After posting the segment on my X account, I was struck by the volume and intensity of the reaction. What stood out most was how sharply many viewers disagreed with Dr. Hotez’s conclusion that Kennedy alone was to blame. A significant share of the pushback came from Kennedy supporters and MAHA advocates, who argued that the segment ignored other plausible explanations for the spike in cases and instead defaulted to a neat but overly simplistic villain.

To their credit, the defenses offered were not frivolous. The most common argument centered on immigration, with critics pointing to the Biden administration’s border policies and asserting that millions of unvaccinated migrants entered the country over the past several years. In that telling, the rise in measles cases is less a consequence of Kennedy’s tenure at HHS and more the predictable outcome of population flows that public-health systems were unprepared to fully screen or vaccinate at scale. Whether one accepts the numbers often cited or not, the broader point they raised was that outbreaks do not occur in a vacuum and cannot be explained solely by the views of one cabinet secretary.

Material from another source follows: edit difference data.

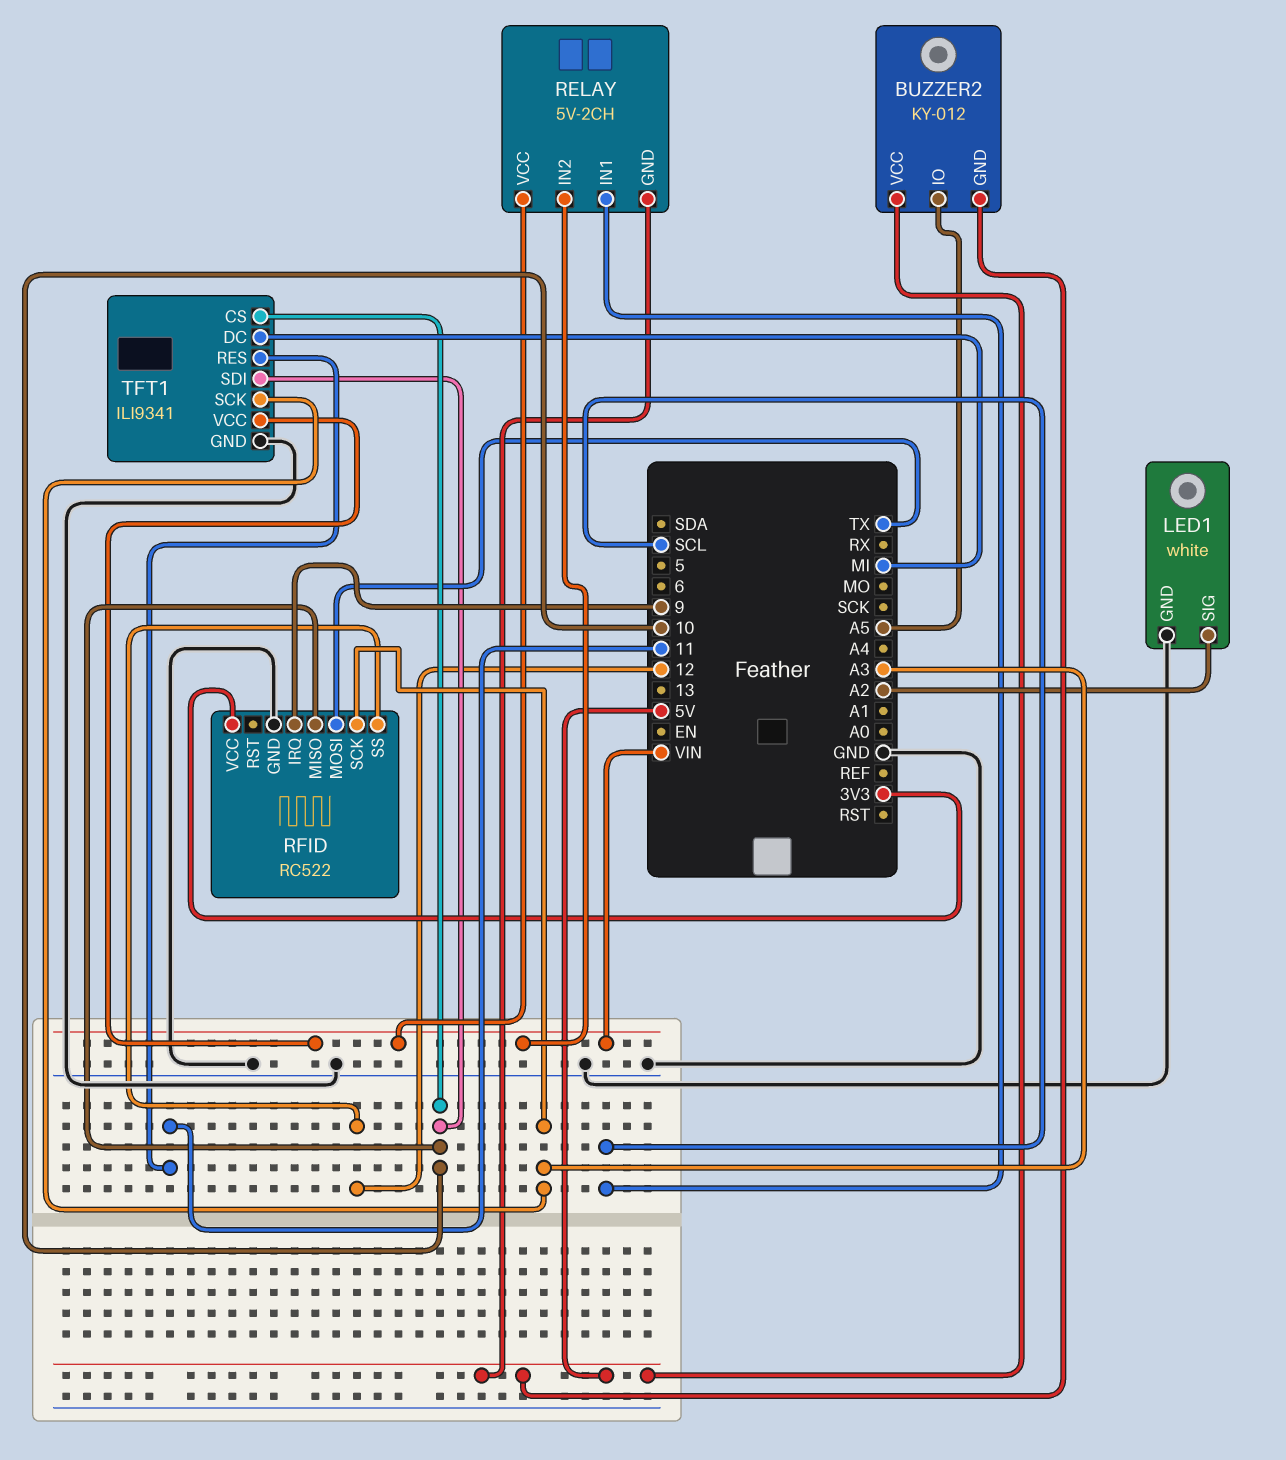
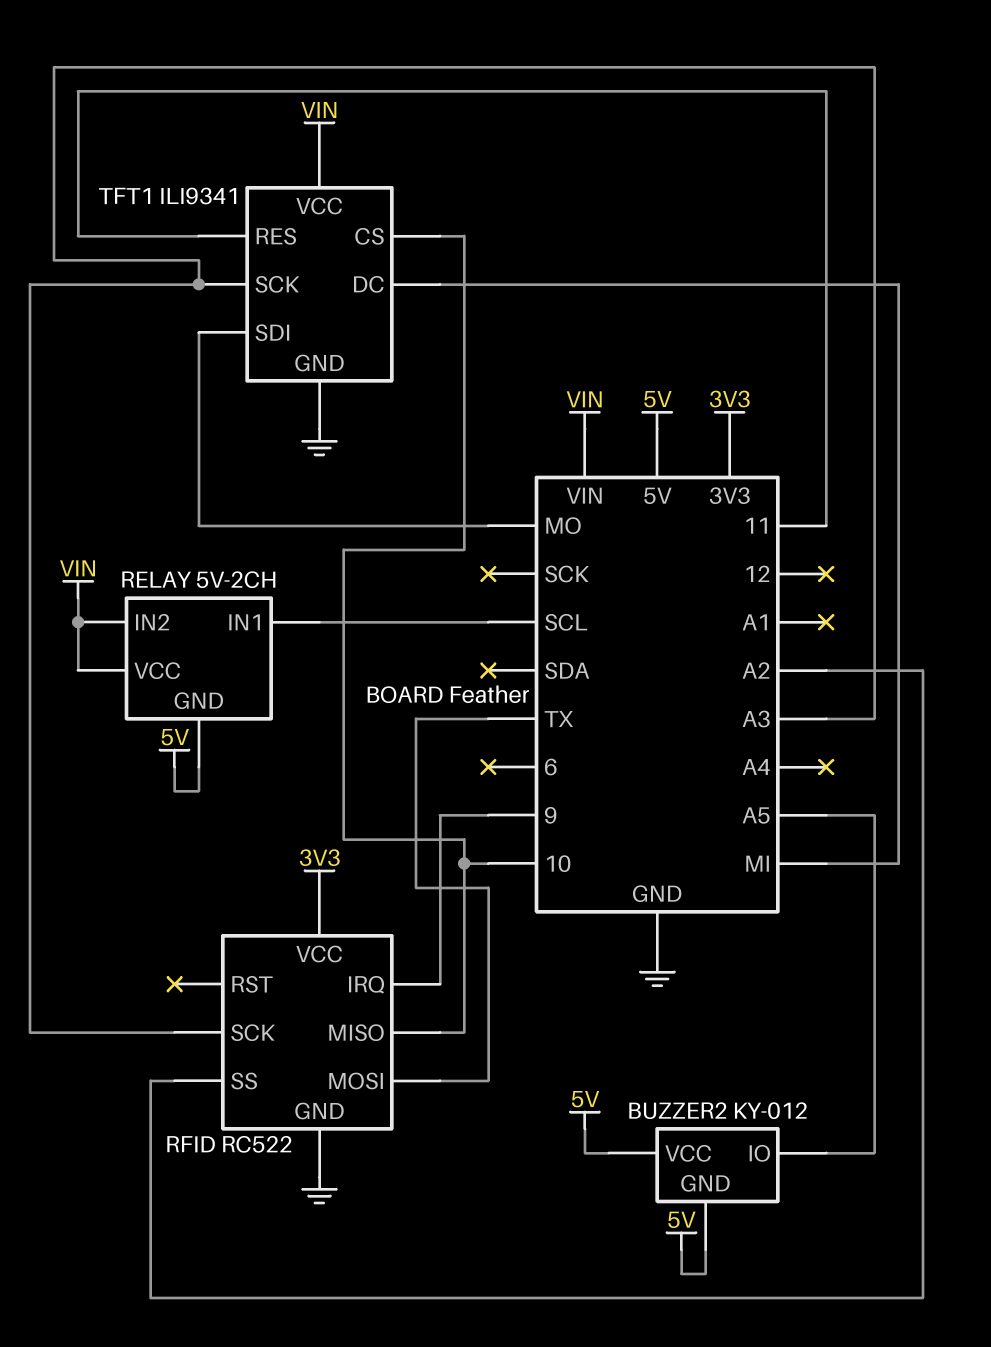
LED1: white -> none
LED1 pin GND: GND -> none
LED1 pin SIG: A2 -> none
RFID pin SS: 12 -> A2
TFT1 pin SDI: 10 -> MO

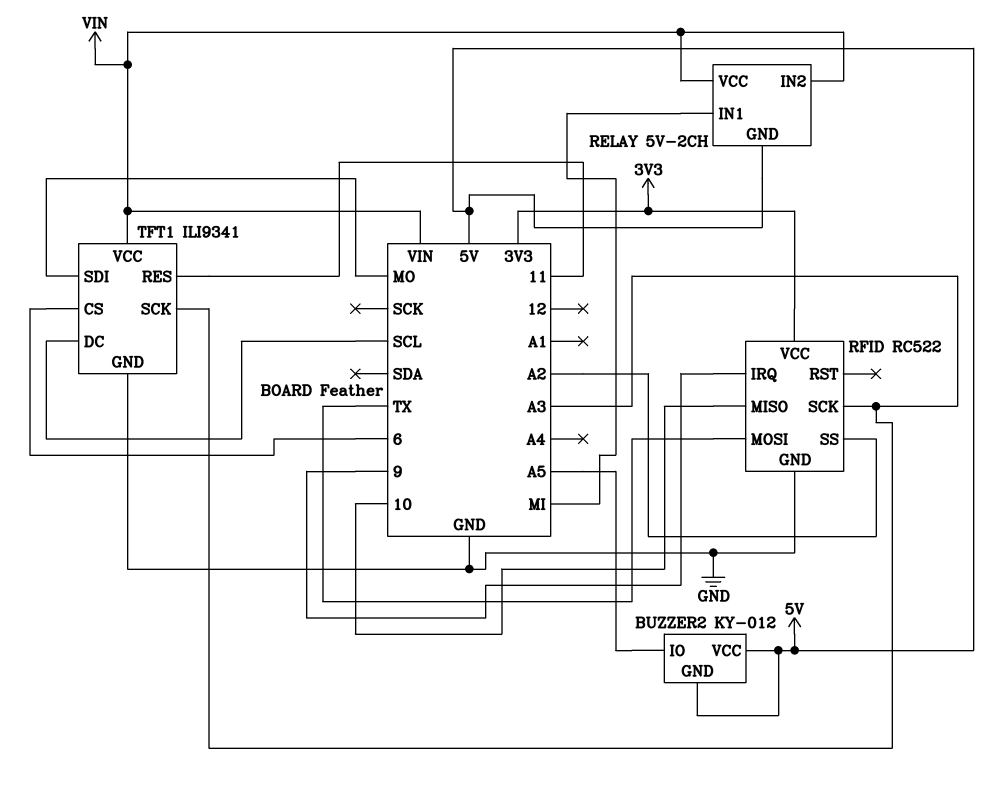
RELAY pin IN1: SCL -> MI
TFT1 pin CS: 10 -> 6
TFT1 pin DC: MI -> SCL

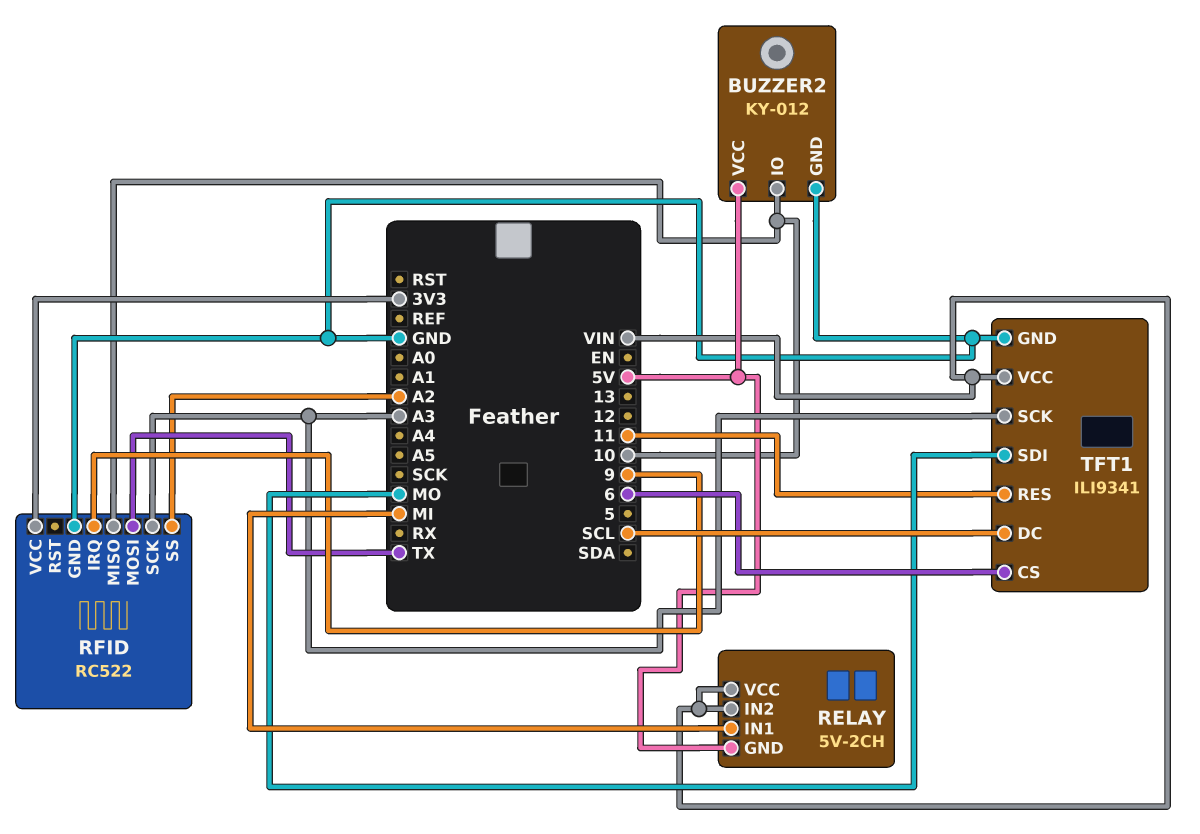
BUZZER2 pin GND: 5V -> GND
BUZZER2 pin IO: A5 -> 10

Others highlighted comparative data, noting that Canada—despite having a far smaller population—has reported higher measles case counts than the United States. That comparison, which does check out, was presented as evidence that blaming Kennedy exclusively does not withstand scrutiny. If a country with different leadership, a different health minister, and broadly pro-vaccine public policy is experiencing an even larger outbreak, then the causes are likely more complex than a single official’s ideology.

A third line of argument leaned heavily on lived experience. Many commenters recalled that measles was common when they were children, rarely fatal, and often treated as an inconvenient but unremarkable rite of passage that kept kids home from school for a week. From that perspective, they questioned whether measles should be treated as a dire public-health emergency at all, arguing that it is generally mild, rarely deadly, and even beneficial in building natural immunity. That view, while controversial and disputed by much of the medical community, remains deeply ingrained among a sizable portion of the public and cannot simply be dismissed as ignorance or bad faith.

Taken together, these reactions underscore a larger reality that the segment only partially captured. There is little dispute that a rise in measles cases is a legitimate concern and that public-health officials should take outbreaks seriously. It is also fair to scrutinize Secretary Kennedy’s anti-vaccine record and question how his rhetoric may shape public attitudes. But it is far less convincing to argue that the problem can be laid entirely at his feet. Immigration patterns, international trends, historical experience, and long-standing skepticism about vaccines all intersect here, complicating any attempt to assign singular blame. Reasonable people can agree the outbreak deserves attention while also recognizing that responsibility is more diffuse than the television debate suggested.